起業をしようと思う人がまず悩むことかもしれません。僕も何十ページの事業計画書を書いたことがありますが、そもそもそれは作る必要があるのでしょうか???

結論を言うと、ぼくは事業を経験してみて気づいたのは、始める前にそのような事業計画書をつくる必要性はないということです。なぜなら、スタートアップでは計画通りにいく事業など万に一つも存在しないからです。

事業計画というのは、あくまで設計図でしかありません。どれだけ調べても、どれだけ考えても、すべての要素が想定通りにハマることなど絶対にありえません。

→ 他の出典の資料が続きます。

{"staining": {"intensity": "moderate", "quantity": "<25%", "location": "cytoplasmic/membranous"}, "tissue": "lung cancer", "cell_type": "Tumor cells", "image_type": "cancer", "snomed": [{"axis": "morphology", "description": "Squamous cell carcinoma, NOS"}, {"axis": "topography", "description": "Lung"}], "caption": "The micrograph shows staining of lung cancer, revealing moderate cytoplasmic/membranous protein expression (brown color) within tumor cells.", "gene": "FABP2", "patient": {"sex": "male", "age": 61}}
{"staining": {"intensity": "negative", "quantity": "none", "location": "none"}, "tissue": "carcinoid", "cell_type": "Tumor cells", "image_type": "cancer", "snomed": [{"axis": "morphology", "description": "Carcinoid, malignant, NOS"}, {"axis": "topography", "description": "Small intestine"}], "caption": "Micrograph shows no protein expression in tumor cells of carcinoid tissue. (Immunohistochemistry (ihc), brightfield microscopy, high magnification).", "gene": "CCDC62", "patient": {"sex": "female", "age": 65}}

計画は単なる都合のよい夢物語でしかありません。むしろ想定通りにいかないことだらけです。実際、スタートアップは99.9%失敗します。それが起業というものです。

事業計画書を考えること自体は、「勉強になる」という意味ではやる意味があると思います。しかし、一番勉強になるのはやはり実際にやりながら失敗したときです。

例えば・・・
いつも念入りに整えてから決断する性格のシンチョー君と、とにかく思いついたらすぐ行動する性格のダイタン君がいるとします。シンチョー君は、市場の状況を念入りに情報を集めながら、A案からE案まで幅の広いアイデアを練っています。その間にダイタン君は、すぐにA案を実行に移し、そして失敗しました。

この時点で、確実に前にすすんでいるのは後者のダイタン君の方です。なぜなら、彼は「A案は失敗だ」ということがすでに分かっているからです。次は、どこで失敗したのか?その経験を元に、より良質なB案を試すことでしょう。これを繰り返していけばいずれ正解に辿り着く可能性は高くなります。一方で、究極的な話、シンチョー君がどれだけ細かく調べ尽くして、たとえZ案まですべて考え抜いたとしても、どれが正解か明らかになることは100%ありません。

スタートアップで一番重要な資源は”時間”です。その理由は、”学ぶSPEEDをどれだけあげていけるのか”、成功するかどうかはこれにかかっているからです。

その中で、事業計画作成にこの大事な資源(時間)を使いすぎるのは得策とはいえないでしょう。僕は、失敗したと思っています。勉強したこと自体は無駄にはなりませんが、事業計画の勉強に割いていた時間はかなりもったいなかったなと後悔しています。

以上を前提に、ひとつオススメのフレームワークをご紹介します。

それは、「リーンキャンバス」というものです。
(図自体は、グーグル検索でたくさん出てきます)

これは非常に重宝するツールです。スタートアップを目指す方はぜひ今すぐにでも実際に使ってみることをオススメします。

使い方はとても簡単です。

ただ上の表を埋めていく。これだけです。
ただし、2点だけ守ってほしいルールがあります。
・順番は必ず守る
・時間制限を設けてやる(目安30分)

これを守って、ただ表を埋めるだけです。もし埋まらなければ空欄でも構いません。とにかく短時間で完成させます。この1枚で一つのビジネスモデルが完成することになります。

特徴を説明すると、
このリーンキャンバスというは、いわゆる一般的にイメージされるような事業計画書の類とは真逆の発想になります。
そもそもこれは「未完成で良い」という発想からスタートします。繰り返になりますが、起業には不確実なことしかありません。実際に走りながら、検証を高速で繰り返す。仮説を立てては、検証し、学びを得る。また次の仮説を立てては、検証し、学びを得る。そうしてグルグルグルグルと常にこの図をアップデートさせていく。最初に一生懸命作って終わりではなく、これはずっと続いていく直線になります。いわば、生き物のようなものです。最終的に良いビジネスモデルに辿り着ければ成功というわけです。

もちろん、戦略を熟考せずにやみくもに動き続ければ成功するということではありません。収支計画や競合分析などを考えていくことも必要です。ただ、始める時点では、これで十分です。従来のカッチリした事業計画を作ることは、むしろ害にすらなりえます。

これもやってみなければ実感は湧きません。
短時間でできてとても面白いものですので、ぜひいくつも考えて作ってみてください。